Oficjalny historyk „Indii” Fernandez de Ovieda nie zaprzeczał okrucieństwu na Indianach i opisał „niezliczone okrutne śmierci, nieobliczalne jak gwiazdy”. Uważał jednak, że jest to do przyjęcia, ponieważ „używanie prochu przeciw poganom to palenie kadzidła dla Pana”. I na prośby Las Casas, by oszczędzić mieszkańców Ameryki, teolog Juan de Sepúlveda powiedział: „Jak możesz wątpić, że narody tak niecywilizowane, tak barbarzyńskie i zepsute przez tak wiele grzechów i perwersji zostały sprawiedliwie podbite”. Zacytował Arystotelesa, który napisał w swojej Polityce, że niektórzy ludzie są „z natury niewolnikami” i „trzeba ich wypędzić jak dzikie bestie, aby dobrze żyli”. Na co Las Casas odpowiedział: „Zapomnijmy o Arystotelesie, ponieważ na szczęście mamy przymierze Chrystusa: Kochaj bliźniego jak siebie samego” (Ale nawet Las Casas, najbardziej namiętny i ludzki obrońca Indian w Europie, czuł się zmuszony do przyznać, że są „być może kompletnymi barbarzyńcami”).
Ale jeśli wśród inteligencji kościelnej opinie na temat natury rdzennych mieszkańców Ameryki mogły się różnić, to wśród mas europejskich panowała w tej sprawie zupełna jednomyślność. 15 lat przed wielką debatą między Las Casas i Sepulvedą hiszpański obserwator napisał, że „zwykli ludzie” wszędzie uważają mędrców za tych, którzy są przekonani, że amerykańscy Indianie nie są ludźmi, ale „specjalnym, trzecim rodzajem zwierzęcia między ludźmi”. i małpy i zostali stworzeni przez Boga, aby lepiej służyć człowiekowi”. (Standard, 211).
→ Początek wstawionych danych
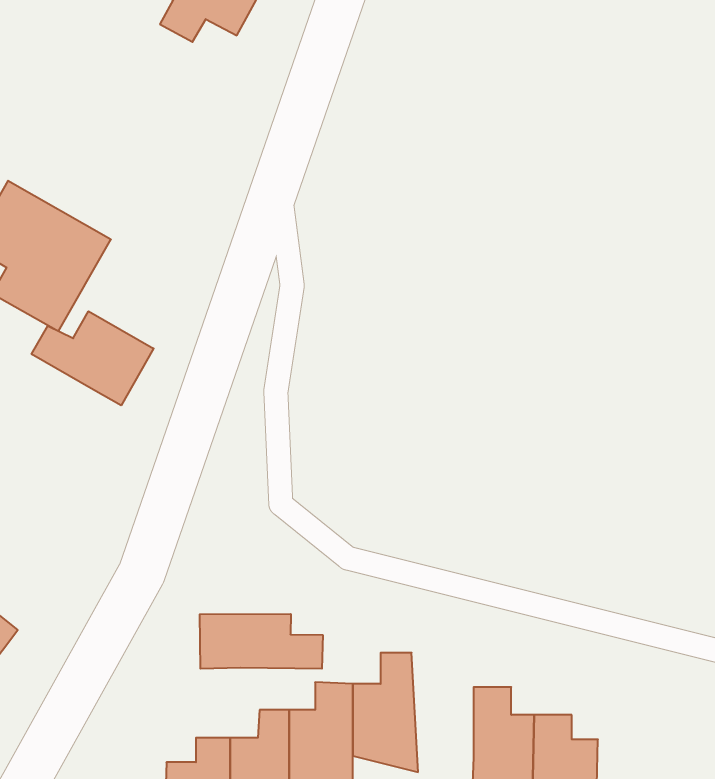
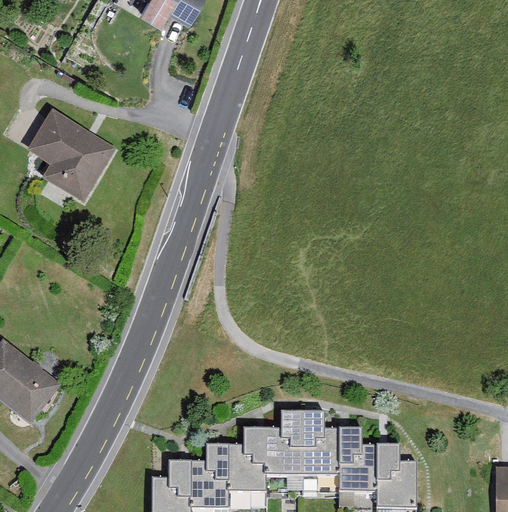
building: [32,311,154,405] -> none
building: [200,614,323,669] -> none
building: none -> [302,406,340,479]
W ten sposób na początku XVI wieku ukształtowała się rasistowska apologia kolonializmu i suprematyzmu, która w rękach euro-amerykańskich klas rządzących posłuży jako wymówka („obrona cywilizacji”) dla kolejnych ludobójstw (i tego, co jeszcze nadchodzi). ?). Nic więc dziwnego, że na podstawie swoich badań Stanard stawia tezę o głębokim związku ideologicznym między hiszpańskim i anglosaskim ludobójstwem ludów Ameryki a nazistowskim ludobójstwem Żydów, Romów i Słowian. Europejscy koloniści, biali osadnicy i naziści mieli te same korzenie ideologiczne. I ta ideologia, dodaje Stanard, pozostaje żywa do dziś. Na tym opierały się amerykańskie interwencje w Azji Południowo-Wschodniej i na Bliskim Wschodzie.
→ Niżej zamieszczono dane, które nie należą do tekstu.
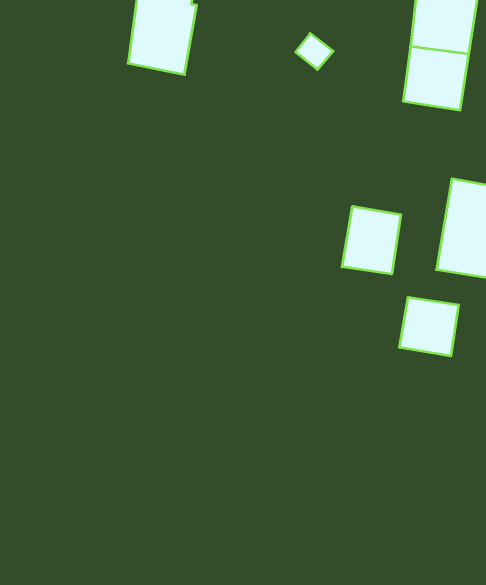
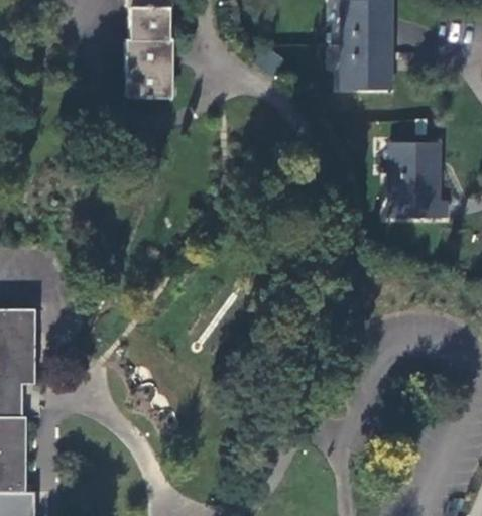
building: [342,206,401,274] -> none
building: [399,297,458,356] -> none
Lista wykorzystanej literatury
1. J. M. Blaut. Model świata kolonizatora. Dyfuzjonizm geograficzny i historia eurocentryczna. New Yourk: The Giulford Press, 1993.
2. Ward Churchill. Mała sprawa ludobójstwa. Holokaust i zaprzeczenie w Amerykach 1492 do chwili obecnej. San Francisco: City Lights, 1997.
3. C. LR James. Czarni Jakobini: Toussaint L'Ouverture i rewolucja w San Domingo. Nowy Jork: Vintage, 1989.
4. Arno J. Mayer. „Dlaczego niebiosa nie pociemniały?” „Ostateczne rozwiązanie” w historii. Nowy Jork: Panteon Books, 1988.
5. David Stannard. Amerykański holokaust: podbój Nowego Świata. Oxford University Press, 1993.